= Task statement =
The reply should hold every entry exactly as written and none of the pictures.
── Data excerpts ──
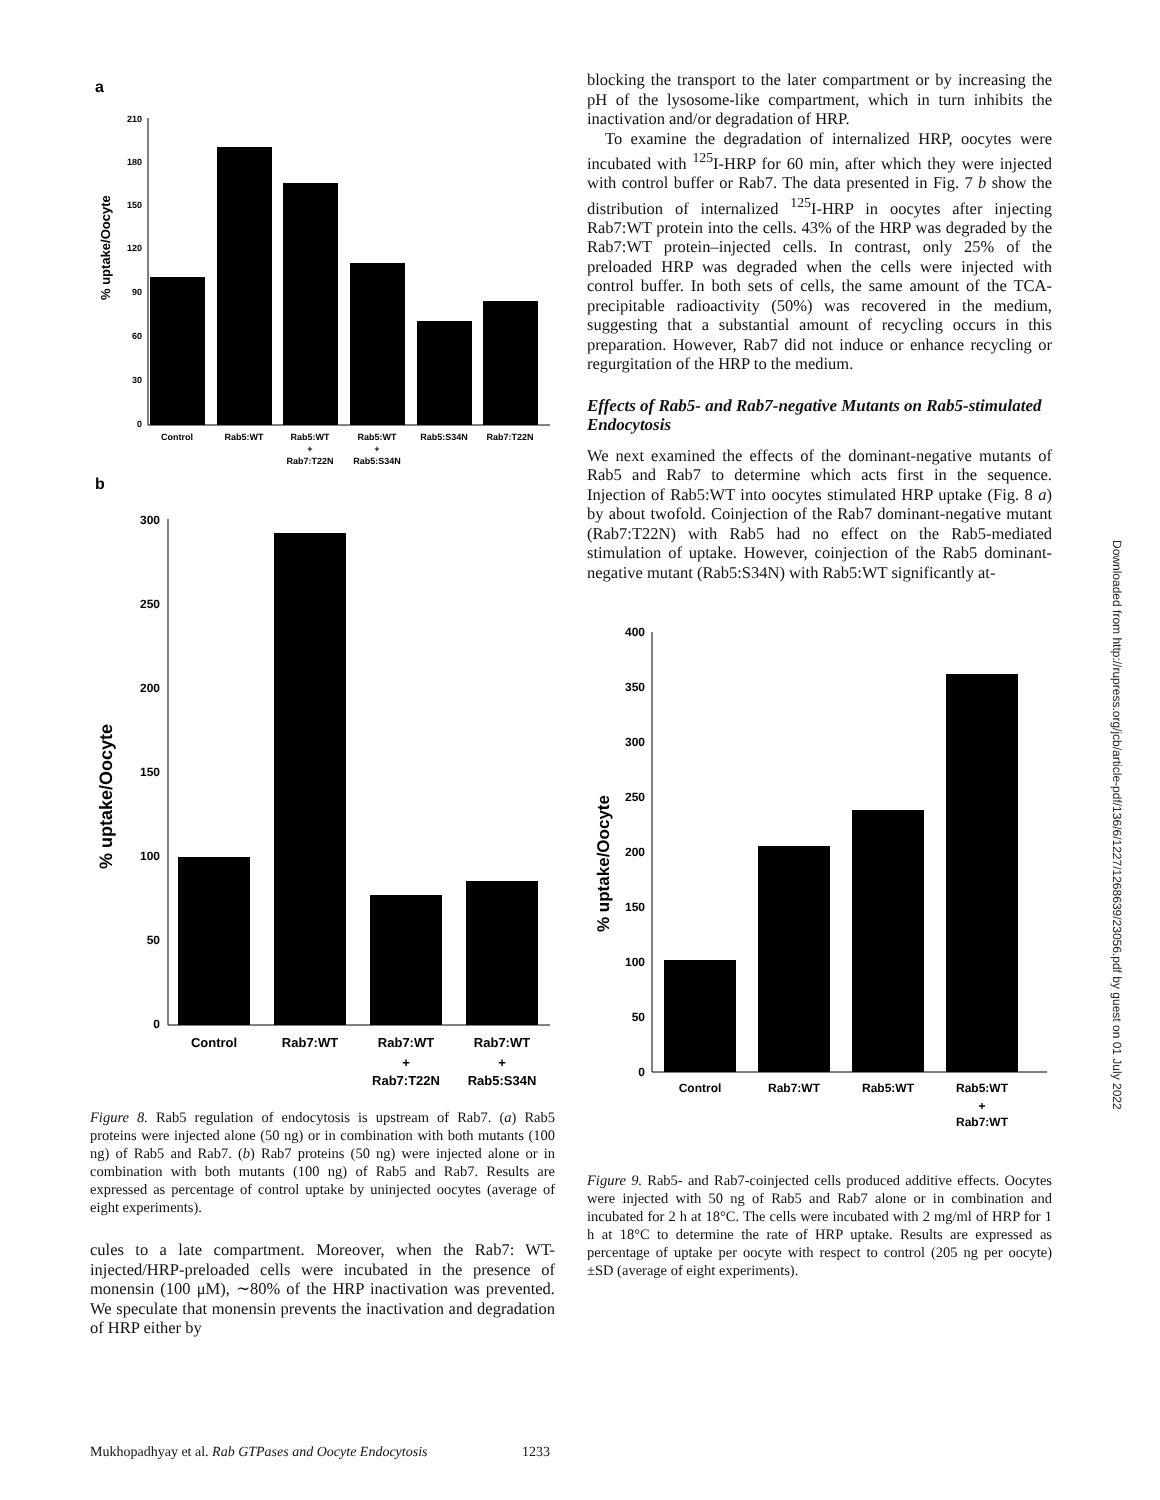a
% uptake/Oocyte
210
180
150
120
90
60
30
0
Control
Rab5:WT
Rab5:WT
Rab5:WT
Rab5:S34N
Rab7:T22N
+
+
Rab7:T22N
Rab5:S34N
b
% uptake/Oocyte
300
250
200
150
100
50
0
Control
Rab7:WT
Rab7:WT
Rab7:WT
+
+
Rab7:T22N
Rab5:S34N
Figure 8. Rab5 regulation of endocytosis is upstream of Rab7. (a) Rab5 proteins were injected alone (50 ng) or in combination with both mutants (100 ng) of Rab5 and Rab7. (b) Rab7 proteins (50 ng) were injected alone or in combination with both mutants (100 ng) of Rab5 and Rab7. Results are expressed as percentage of control uptake by uninjected oocytes (average of eight experiments).
cules to a late compartment. Moreover, when the Rab7: WT-injected/HRP-preloaded cells were incubated in the presence of monensin (100 μM), ∼80% of the HRP inactivation was prevented. We speculate that monensin prevents the inactivation and degradation of HRP either by
blocking the transport to the later compartment or by increasing the pH of the lysosome-like compartment, which in turn inhibits the inactivation and/or degradation of HRP.
To examine the degradation of internalized HRP, oocytes were incubated with <sup>125</sup>I-HRP for 60 min, after which they were injected with control buffer or Rab7. The data presented in Fig. 7 b show the distribution of internalized <sup>125</sup>I-HRP in oocytes after injecting Rab7:WT protein into the cells. 43% of the HRP was degraded by the Rab7:WT protein–injected cells. In contrast, only 25% of the preloaded HRP was degraded when the cells were injected with control buffer. In both sets of cells, the same amount of the TCA-precipitable radioactivity (50%) was recovered in the medium, suggesting that a substantial amount of recycling occurs in this preparation. However, Rab7 did not induce or enhance recycling or regurgitation of the HRP to the medium.
Effects of Rab5- and Rab7-negative Mutants on Rab5-stimulated Endocytosis
We next examined the effects of the dominant-negative mutants of Rab5 and Rab7 to determine which acts first in the sequence. Injection of Rab5:WT into oocytes stimulated HRP uptake (Fig. 8 a) by about twofold. Coinjection of the Rab7 dominant-negative mutant (Rab7:T22N) with Rab5 had no effect on the Rab5-mediated stimulation of uptake. However, coinjection of the Rab5 dominant-negative mutant (Rab5:S34N) with Rab5:WT significantly at-
% uptake/Oocyte
400
350
300
250
200
150
100
50
0
Control
Rab7:WT
Rab5:WT
Rab5:WT
+
Rab7:WT
Figure 9. Rab5- and Rab7-coinjected cells produced additive effects. Oocytes were injected with 50 ng of Rab5 and Rab7 alone or in combination and incubated for 2 h at 18°C. The cells were incubated with 2 mg/ml of HRP for 1 h at 18°C to determine the rate of HRP uptake. Results are expressed as percentage of uptake per oocyte with respect to control (205 ng per oocyte) ±SD (average of eight experiments).
Downloaded from http://rupress.org/jcb/article-pdf/136/6/1227/1268639/23056.pdf by guest on 01 July 2022
Mukhopadhyay et al. Rab GTPases and Oocyte Endocytosis 1233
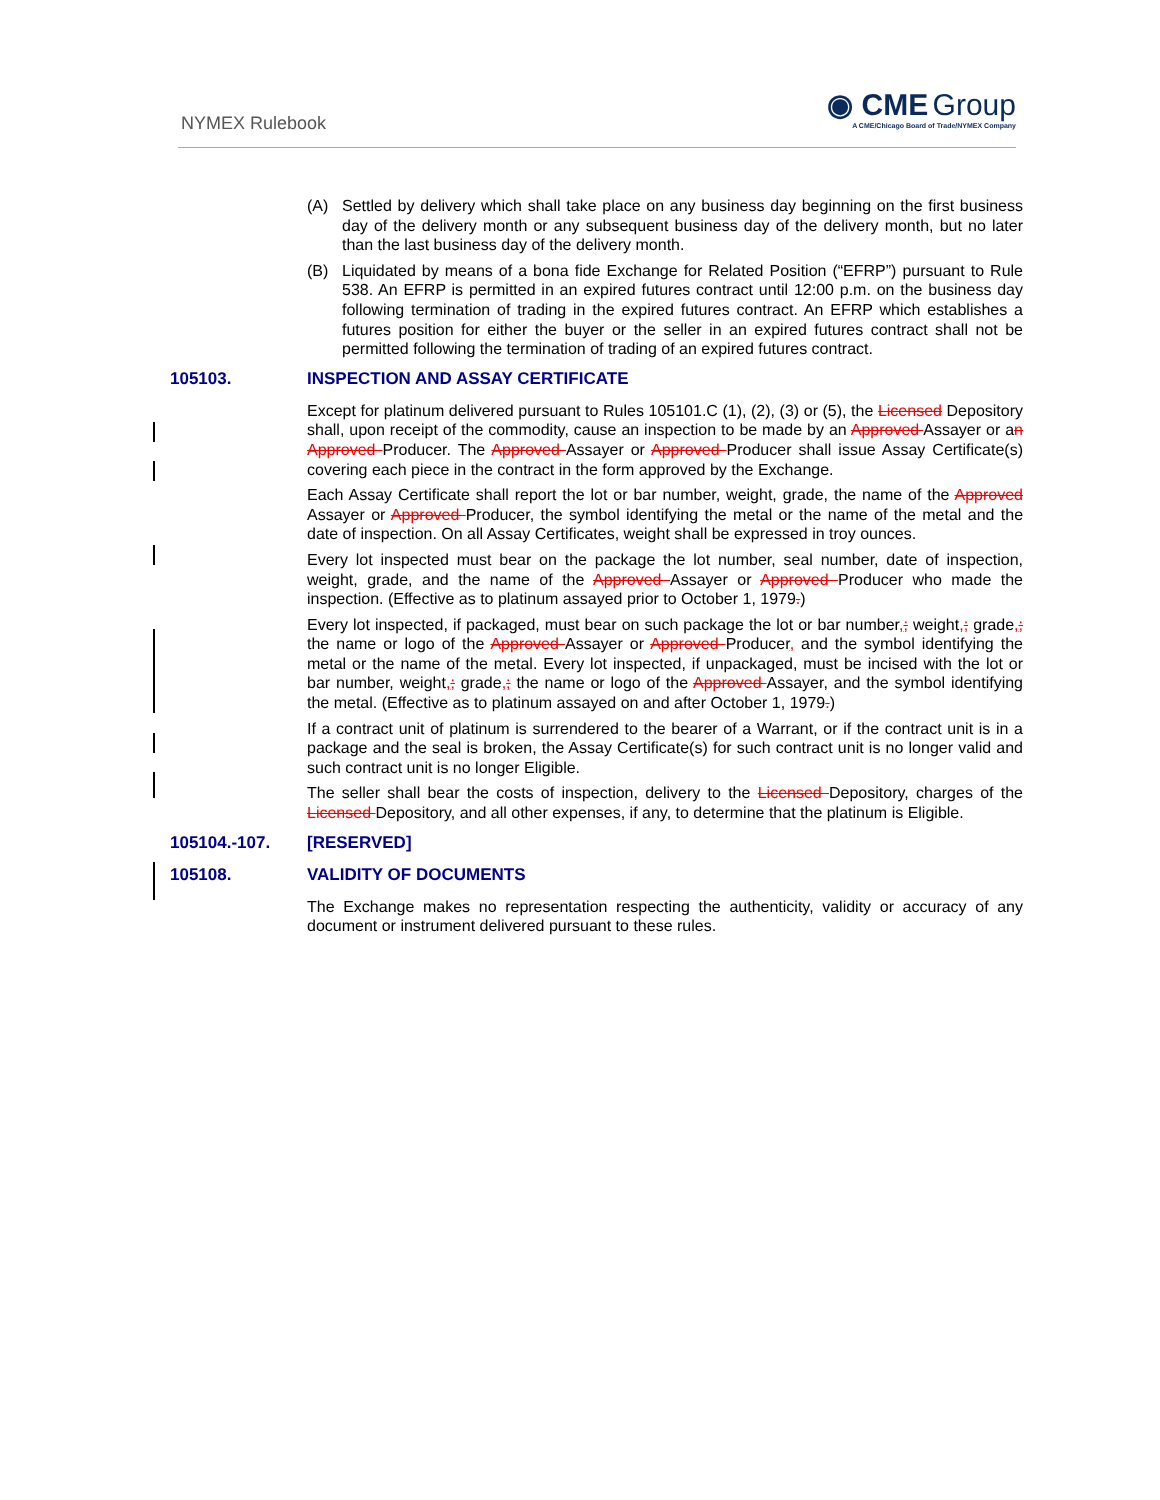NYMEX Rulebook
◉ CME Group
A CME/Chicago Board of Trade/NYMEX Company
(A) Settled by delivery which shall take place on any business day beginning on the first business day of the delivery month or any subsequent business day of the delivery month, but no later than the last business day of the delivery month.
(B) Liquidated by means of a bona fide Exchange for Related Position (“EFRP”) pursuant to Rule 538. An EFRP is permitted in an expired futures contract until 12:00 p.m. on the business day following termination of trading in the expired futures contract. An EFRP which establishes a futures position for either the buyer or the seller in an expired futures contract shall not be permitted following the termination of trading of an expired futures contract.
105103. INSPECTION AND ASSAY CERTIFICATE
Except for platinum delivered pursuant to Rules 105101.C (1), (2), (3) or (5), the Licensed Depository shall, upon receipt of the commodity, cause an inspection to be made by an Approved Assayer or an Approved Producer. The Approved Assayer or Approved Producer shall issue Assay Certificate(s) covering each piece in the contract in the form approved by the Exchange.
Each Assay Certificate shall report the lot or bar number, weight, grade, the name of the Approved Assayer or Approved Producer, the symbol identifying the metal or the name of the metal and the date of inspection. On all Assay Certificates, weight shall be expressed in troy ounces.
Every lot inspected must bear on the package the lot number, seal number, date of inspection, weight, grade, and the name of the Approved Assayer or Approved Producer who made the inspection. (Effective as to platinum assayed prior to October 1, 1979.)
Every lot inspected, if packaged, must bear on such package the lot or bar number,; weight,; grade,; the name or logo of the Approved Assayer or Approved Producer, and the symbol identifying the metal or the name of the metal. Every lot inspected, if unpackaged, must be incised with the lot or bar number, weight,; grade,; the name or logo of the Approved Assayer, and the symbol identifying the metal. (Effective as to platinum assayed on and after October 1, 1979.)
If a contract unit of platinum is surrendered to the bearer of a Warrant, or if the contract unit is in a package and the seal is broken, the Assay Certificate(s) for such contract unit is no longer valid and such contract unit is no longer Eligible.
The seller shall bear the costs of inspection, delivery to the Licensed Depository, charges of the Licensed Depository, and all other expenses, if any, to determine that the platinum is Eligible.
105104.-107. [RESERVED]
105108. VALIDITY OF DOCUMENTS
The Exchange makes no representation respecting the authenticity, validity or accuracy of any document or instrument delivered pursuant to these rules.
───
= Worked solution =
a
% uptake/Oocyte
210
180
150
120
90
60
30
0
Control
Rab5:WT
Rab5:WT
Rab5:WT
Rab5:S34N
Rab7:T22N
+
+
Rab7:T22N
Rab5:S34N
b
% uptake/Oocyte
300
250
200
150
100
50
0
Control
Rab7:WT
Rab7:WT
Rab7:WT
+
+
Rab7:T22N
Rab5:S34N
Figure 8. Rab5 regulation of endocytosis is upstream of Rab7. (a) Rab5 proteins were injected alone (50 ng) or in combination with both mutants (100 ng) of Rab5 and Rab7. (b) Rab7 proteins (50 ng) were injected alone or in combination with both mutants (100 ng) of Rab5 and Rab7. Results are expressed as percentage of control uptake by uninjected oocytes (average of eight experiments).
cules to a late compartment. Moreover, when the Rab7: WT-injected/HRP-preloaded cells were incubated in the presence of monensin (100 μM), ∼80% of the HRP inactivation was prevented. We speculate that monensin prevents the inactivation and degradation of HRP either by
blocking the transport to the later compartment or by increasing the pH of the lysosome-like compartment, which in turn inhibits the inactivation and/or degradation of HRP.
To examine the degradation of internalized HRP, oocytes were incubated with <sup>125</sup>I-HRP for 60 min, after which they were injected with control buffer or Rab7. The data presented in Fig. 7 b show the distribution of internalized <sup>125</sup>I-HRP in oocytes after injecting Rab7:WT protein into the cells. 43% of the HRP was degraded by the Rab7:WT protein–injected cells. In contrast, only 25% of the preloaded HRP was degraded when the cells were injected with control buffer. In both sets of cells, the same amount of the TCA-precipitable radioactivity (50%) was recovered in the medium, suggesting that a substantial amount of recycling occurs in this preparation. However, Rab7 did not induce or enhance recycling or regurgitation of the HRP to the medium.
Effects of Rab5- and Rab7-negative Mutants on Rab5-stimulated Endocytosis
We next examined the effects of the dominant-negative mutants of Rab5 and Rab7 to determine which acts first in the sequence. Injection of Rab5:WT into oocytes stimulated HRP uptake (Fig. 8 a) by about twofold. Coinjection of the Rab7 dominant-negative mutant (Rab7:T22N) with Rab5 had no effect on the Rab5-mediated stimulation of uptake. However, coinjection of the Rab5 dominant-negative mutant (Rab5:S34N) with Rab5:WT significantly at-
% uptake/Oocyte
400
350
300
250
200
150
100
50
0
Control
Rab7:WT
Rab5:WT
Rab5:WT
+
Rab7:WT
Figure 9. Rab5- and Rab7-coinjected cells produced additive effects. Oocytes were injected with 50 ng of Rab5 and Rab7 alone or in combination and incubated for 2 h at 18°C. The cells were incubated with 2 mg/ml of HRP for 1 h at 18°C to determine the rate of HRP uptake. Results are expressed as percentage of uptake per oocyte with respect to control (205 ng per oocyte) ±SD (average of eight experiments).
Downloaded from http://rupress.org/jcb/article-pdf/136/6/1227/1268639/23056.pdf by guest on 01 July 2022
Mukhopadhyay et al. Rab GTPases and Oocyte Endocytosis 1233
NYMEX Rulebook
◉ CME Group
A CME/Chicago Board of Trade/NYMEX Company
(A) Settled by delivery which shall take place on any business day beginning on the first business day of the delivery month or any subsequent business day of the delivery month, but no later than the last business day of the delivery month.
(B) Liquidated by means of a bona fide Exchange for Related Position (“EFRP”) pursuant to Rule 538. An EFRP is permitted in an expired futures contract until 12:00 p.m. on the business day following termination of trading in the expired futures contract. An EFRP which establishes a futures position for either the buyer or the seller in an expired futures contract shall not be permitted following the termination of trading of an expired futures contract.
105103. INSPECTION AND ASSAY CERTIFICATE
Except for platinum delivered pursuant to Rules 105101.C (1), (2), (3) or (5), the Licensed Depository shall, upon receipt of the commodity, cause an inspection to be made by an Approved Assayer or an Approved Producer. The Approved Assayer or Approved Producer shall issue Assay Certificate(s) covering each piece in the contract in the form approved by the Exchange.
Each Assay Certificate shall report the lot or bar number, weight, grade, the name of the Approved Assayer or Approved Producer, the symbol identifying the metal or the name of the metal and the date of inspection. On all Assay Certificates, weight shall be expressed in troy ounces.
Every lot inspected must bear on the package the lot number, seal number, date of inspection, weight, grade, and the name of the Approved Assayer or Approved Producer who made the inspection. (Effective as to platinum assayed prior to October 1, 1979.)
Every lot inspected, if packaged, must bear on such package the lot or bar number,; weight,; grade,; the name or logo of the Approved Assayer or Approved Producer, and the symbol identifying the metal or the name of the metal. Every lot inspected, if unpackaged, must be incised with the lot or bar number, weight,; grade,; the name or logo of the Approved Assayer, and the symbol identifying the metal. (Effective as to platinum assayed on and after October 1, 1979.)
If a contract unit of platinum is surrendered to the bearer of a Warrant, or if the contract unit is in a package and the seal is broken, the Assay Certificate(s) for such contract unit is no longer valid and such contract unit is no longer Eligible.
The seller shall bear the costs of inspection, delivery to the Licensed Depository, charges of the Licensed Depository, and all other expenses, if any, to determine that the platinum is Eligible.
105104.-107. [RESERVED]
105108. VALIDITY OF DOCUMENTS
The Exchange makes no representation respecting the authenticity, validity or accuracy of any document or instrument delivered pursuant to these rules.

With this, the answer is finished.